2. Support the delivery of essential secondary and tertiary care for Syrians not covered, including emergency obstetrics and neonatal care; post-operative, convalescent and reconstructive care and rehabilitation for war-wounded; acute and severe mental health conditions; malignancies, and palliative care including psychosocial support, symptomatic relief and pain management
3. Strengthen disability-related interventions for Syrian women, girls, boys and men with moderate to severe sensory, intellectual and physical impairments to ensure their physical, psychosocial, educational and health needs are met in a way that promotes dignity and inclusion.
4. To establish effective, interoperable health information systems that include implementation of maternal, perinatal death and epidemiological surveillance and responses to outbreaks of communicable diseases.
5. To ensure equitable access to essential medical supplies, vaccines and technologies of assured quality, safety, efficacy and cost-effectiveness, this include reproductive health supplies, NCD and mental health medicines, vaccines for routine immunization, including polio and measles and neonatal screening of refugees in camp and non-camp settings.
6. To ensure effective health financing for universal health coverage of vulnerable populations through reviewing of the health insurance benefits package, to reflect changes in the epidemiology of disease and population demographic associated with Syria Crisis.
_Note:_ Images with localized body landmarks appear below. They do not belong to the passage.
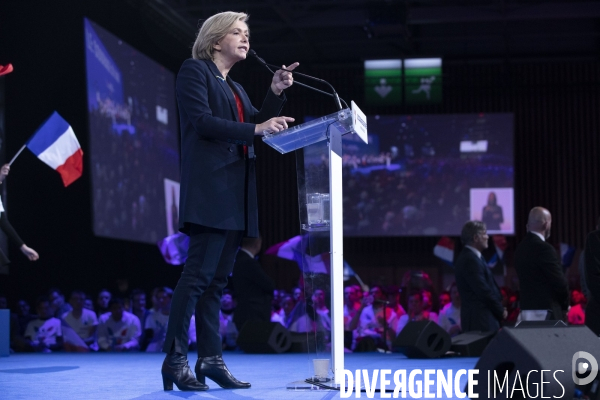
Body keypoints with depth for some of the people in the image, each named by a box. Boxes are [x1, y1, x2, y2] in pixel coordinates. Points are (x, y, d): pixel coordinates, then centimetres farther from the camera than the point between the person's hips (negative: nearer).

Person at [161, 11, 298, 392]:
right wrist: (255, 128, -17)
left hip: (237, 193, 8)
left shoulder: (236, 89, 26)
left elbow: (259, 128, 17)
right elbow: (202, 121, -12)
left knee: (217, 279, 6)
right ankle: (175, 360, -12)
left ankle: (211, 359, 6)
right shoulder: (194, 71, 2)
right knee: (199, 273, -14)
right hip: (210, 188, -8)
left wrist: (276, 93, 6)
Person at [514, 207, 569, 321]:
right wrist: (565, 305, 4)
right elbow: (559, 282, -14)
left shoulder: (520, 248, 10)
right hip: (544, 312, -8)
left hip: (526, 309, 8)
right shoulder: (544, 248, -15)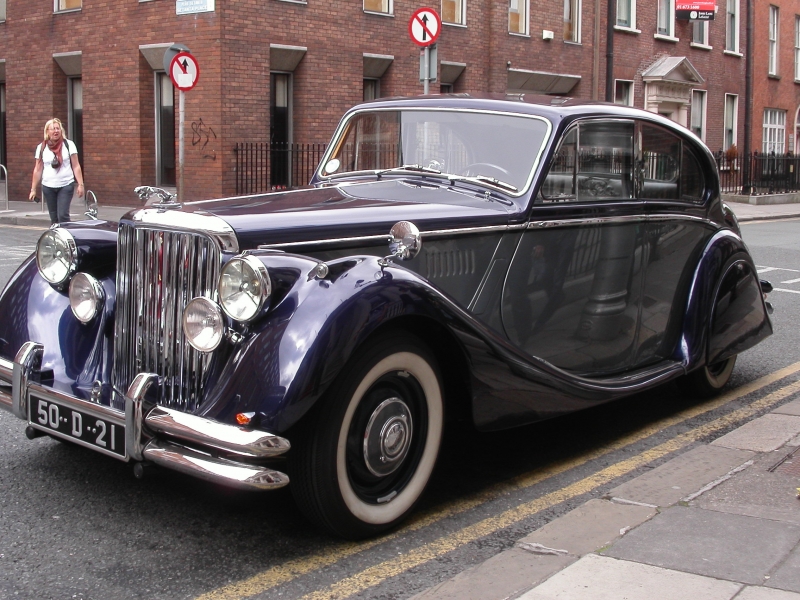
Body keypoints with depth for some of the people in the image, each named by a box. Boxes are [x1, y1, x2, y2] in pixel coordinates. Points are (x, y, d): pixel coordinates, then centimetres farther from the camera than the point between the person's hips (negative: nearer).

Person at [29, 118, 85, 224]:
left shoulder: (68, 144, 0)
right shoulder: (41, 148, 5)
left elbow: (76, 166, 0)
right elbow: (38, 170, 9)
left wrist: (80, 184, -7)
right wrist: (33, 189, 7)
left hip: (66, 186, -3)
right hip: (48, 187, 3)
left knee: (63, 216, -13)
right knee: (54, 218, 6)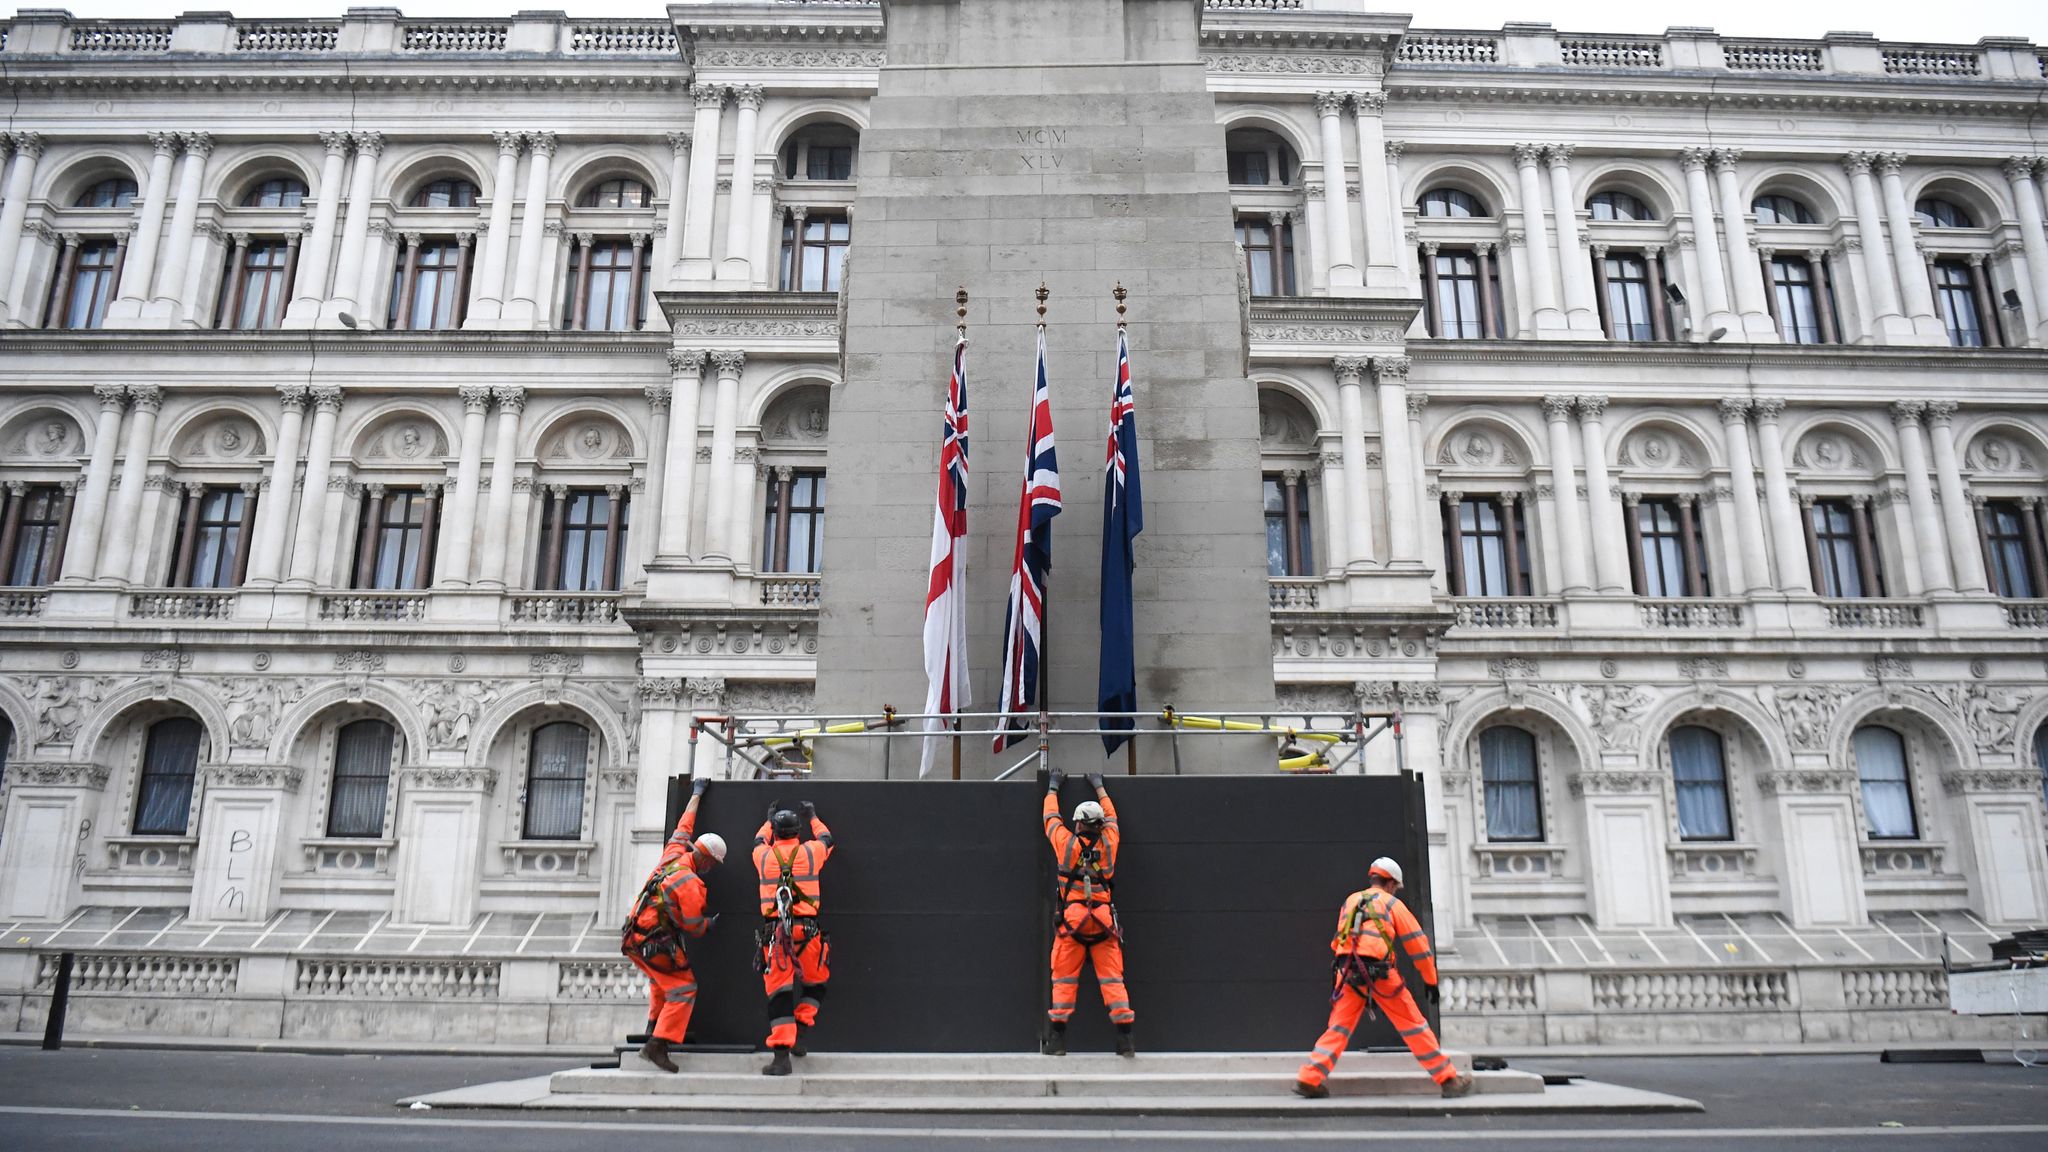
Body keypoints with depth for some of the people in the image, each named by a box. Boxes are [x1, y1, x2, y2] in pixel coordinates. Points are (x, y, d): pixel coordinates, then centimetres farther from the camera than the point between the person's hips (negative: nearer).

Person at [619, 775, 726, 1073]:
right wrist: (708, 924, 9)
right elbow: (693, 925, -14)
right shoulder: (690, 884, -17)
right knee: (683, 988, -6)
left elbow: (683, 827, 23)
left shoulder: (672, 855, 6)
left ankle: (654, 1028, 34)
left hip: (633, 938, 9)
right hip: (656, 945, -9)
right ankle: (657, 1044, -14)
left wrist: (697, 794, 34)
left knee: (662, 980, 29)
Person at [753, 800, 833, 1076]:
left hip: (774, 930, 1)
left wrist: (769, 820, 48)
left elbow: (759, 841, 34)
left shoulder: (763, 856, 8)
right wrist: (812, 817, 43)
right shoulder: (810, 852, 5)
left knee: (779, 991, 1)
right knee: (815, 982, 20)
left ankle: (781, 1055, -6)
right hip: (806, 929, -1)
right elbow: (827, 839, 29)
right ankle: (798, 1034, 8)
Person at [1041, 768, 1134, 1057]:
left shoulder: (1067, 842, 1)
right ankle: (1125, 1038, -1)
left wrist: (1053, 788, 34)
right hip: (1104, 920, 1)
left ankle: (1058, 1038, 4)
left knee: (1064, 978, 5)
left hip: (1071, 919, -1)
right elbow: (1110, 815, 25)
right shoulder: (1108, 842, 6)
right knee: (1112, 978, 2)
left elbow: (1051, 817, 19)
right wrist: (1099, 786, 39)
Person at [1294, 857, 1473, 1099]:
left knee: (1338, 1028, 9)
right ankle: (1448, 1079, 12)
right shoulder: (1393, 904, 9)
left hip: (1348, 971, 4)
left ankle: (1309, 1079, 0)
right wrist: (1431, 981, 15)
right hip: (1379, 972, -4)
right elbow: (1417, 943, 9)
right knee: (1414, 1025, 6)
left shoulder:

7. To deliver strong leadership and governance through establishment of effective partnerships between relevant private and public sectors including Ministries, UN agencies and INGO partners, development of evidence-based plans, policies and decisions for disaster risk reduction and preparedness, development of a community awareness plan to reach all vulnerable groups with health promotion messaging for early detection of non-communicable disease, enhancement of coordination and referral mechanisms across the health sector and with other sectors.